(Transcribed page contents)
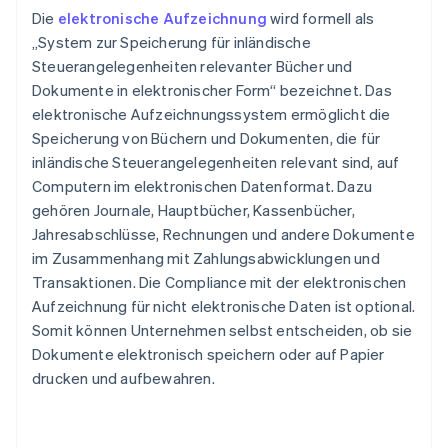
Die
elektronische Aufzeichnung
wird formell als
„System zur Speicherung für inländische
Steuerangelegenheiten relevanter Bücher und
Dokumente in elektronischer Form“ bezeichnet. Das
elektronische Aufzeichnungssystem ermöglicht die
Speicherung von Büchern und Dokumenten, die für
inländische Steuerangelegenheiten relevant sind, auf
Computern im elektronischen Datenformat. Dazu
gehören Journale, Hauptbücher, Kassenbücher,
Jahresabschlüsse, Rechnungen und andere Dokumente
im Zusammenhang mit Zahlungsabwicklungen und
Transaktionen. Die Compliance mit der elektronischen
Aufzeichnung für nicht elektronische Daten ist optional.
Somit können Unternehmen selbst entscheiden, ob sie
Dokumente elektronisch speichern oder auf Papier
drucken und aufbewahren.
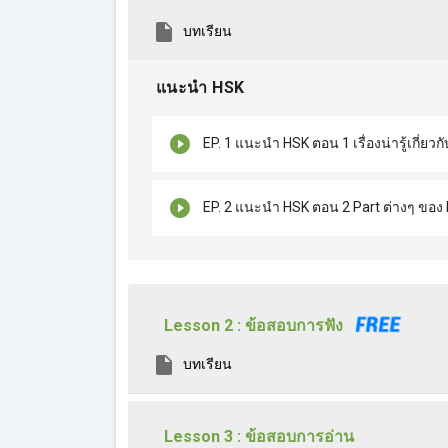
บทเรียน
แนะนำ HSK
EP. 1 แนะนำ HSK ตอน 1 เรื่องน่ารู้เกี่ยวก
EP. 2 แนะนำ HSK ตอน 2 Part ต่างๆ ของ
Lesson 2 : ข้อสอบการฟัง
บทเรียน
Lesson 3 : ข้อสอบการอ่าน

WORK REQUEST: For every line above that includes the string "inländische", copy the line.

SOLUTION FOR THIS TASK:
„System zur Speicherung für inländische
inländische Steuerangelegenheiten relevant sind, auf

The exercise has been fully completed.